Mexicans should remain calm in the wake of Donald Trump’s decisive election win, the president of the US’s largest trading partner and southern neighbor said, sounding a note of pragmatism as local markets rebounded from their initial shock.
“Mexico is a free, independent and sovereign country and we’re going to have a good relationship with the US,” President Claudia Sheinbaum said during her daily news conference. “I’m sure of that.” She waited until after Kamala Harris’s concession speech later in the day to congratulate the president-elect, becoming the last major Latin American leader to do so.
In a show of Mexican economic might, Sheinbaum posted photos on social media Wednesday of her meeting at the National Palace with Larry Fink, chief executive officer of BlackRock Inc., and with Adebayo Ogunlesi, head of Global Infrastructure Partners, the private equity firm BlackRock acquired this year. They discussed the economy and free trade in the region, she said.
Her confident air was a contrast to a nerve-rattling morning in the markets, where investors were weighing how to price in Trump’s campaign pledges to impose tariffs on imports from Mexico and a promise to send millions of migrants back over the border. Some four-fifths of Mexico’s exports go to the US, earning it more than $475 billion last year alone.
The peso whipsawed through the session, falling as much as 3.5% as results rolled in overnight, but ended the Wednesday session 0.1% stronger at 20.09 per dollar. Still, the currency has lost more than 15% of its value this year, the worst of any major currency, on concern about the US election and some of Sheinbaum’s own policies. Mexico’s benchmark stock index also turned positive after sliding as much as 2.7% earlier in the session. It has dropped nearly 11% this year.
Investors were buying both the peso and Mexican stocks on bets that Trump would end up working with Sheinbaum despite his campaign rhetoric, said Luis Gonzali, a Mexico City-based money manager at Franklin Templeton.
“This was really priced in compared to 2016 when Trump was a surprise,” Gonzali said. “This time, the promises are not positive, but they are not existential. There is more room for negotiations.”
Investors are waiting to see whether Republicans retain control of the US House of Representatives after winning back the Senate, said Francisco Campos-Ortiz, an economist at Deutsche Bank in New York. A so-called Red Sweep would give Trump the support he needs to push his policies forward.
“That can be to the detriment of Mexico and the rest of the world when it comes to migration and trade policy,” Campos Ortiz said.
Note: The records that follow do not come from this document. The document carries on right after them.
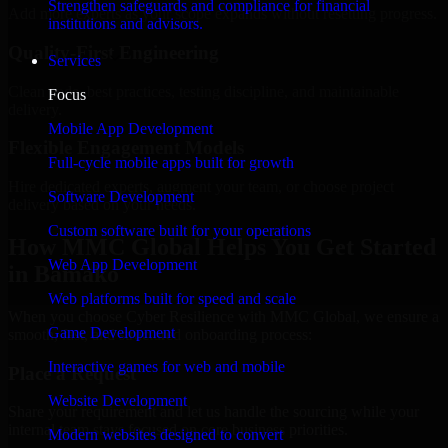
Strengthen safeguards and compliance for financial
Add more experts as your scope expands without resetting progress.
institutions and advisors.
Quality-First Engineering
Services
Clean code, best practices, testing discipline, and maintainable
Focus
delivery.
Mobile App Development
Flexible Engagement Models
Full-cycle mobile apps built for growth
Hire dedicated experts, augment your team, or choose project
Software Development
delivery based on your needs.
Custom software built for your operations
How MMC Global Helps You Get Started
Web App Development
in Bamako
Web platforms built for speed and scale
When you choose Cyber Resilience with MMC Global, we ensure a
Game Development
smooth, fast, and structured onboarding process:
Interactive games for web and mobile
Place a Request
Website Development
Share your requirement and let us handle the sourcing while your
internal team stays focused on core business priorities.
Modern websites designed to convert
Even without a Red Sweep, Mexico is likely to be hit by tariffs under Trump’s plan, fueling a selloff in Latin American currencies, according to Citigroup strategists. After Trump’s surprise victory in 2016, the currency lost roughly 10% in a week, according to data compiled by Bloomberg.
As recently as this week, Trump pledged to impose a 25% tariff on all goods from Mexico if the country doesn’t help stem the flow of immigrants. He said he hadn’t met Sheinbaum but that he would be in touch with her on his first day as president.
Mexico has a free-trade agreement with the US and Canada, negotiated under the previous Trump administration, and the countries’ trade and economic interdependence has only grown as the US has tried to reduce its reliance on Chinese goods.
Every major automaker has plants in Mexico, with most of them exporting vehicles to the US, but Trump’s reascendance has already caused car companies to think carefully about how they invest in the country. Elon Musk, who in 2023 announced a Tesla gigafactory in the Monterrey area, has been holding off on building it to gauge how the US election would affect the plan.
Chinese electric-vehicle maker BYD Co. has been scouting locations for a Mexico plant but had also delayed announcing until after the election, Bloomberg reported in September. The automaker declined to comment on Wednesday, November 6th.
“I do not see any feasibility for Chinese companies to establish production lines to export to the US,” said Guillermo Rosales, head of Mexico’s Association of Automotive Dealers. Agreements between the countries will make it difficult for the US to apply tariffs to companies already established in Mexico, he said.
An increase in tariffs could affect Mexico’s ability to jumpstart its economy, which has been slowing since the end of last year. Mexico has been trying to take advantage of a trend known as nearshoring, where foreign companies relocate to the country to be closer to the US — a phenomenon driven in part to avoid tariffs Trump imposed last time he was in power, and partly because of supply chain disruptions during the pandemic.
Some companies are pressing ahead with investment in Mexico. Foxconn recently announced it was building the world’s largest assembly plant in Mexico for servers housing Nvidia’s most advanced Blackwell chips.
Two prominent members of Sheinbaum’s cabinet, Economy Minister Marcelo Ebrard and Foreign Minister Juan Ramon de la Fuente, have experience working with the previous Trump administration in previous roles.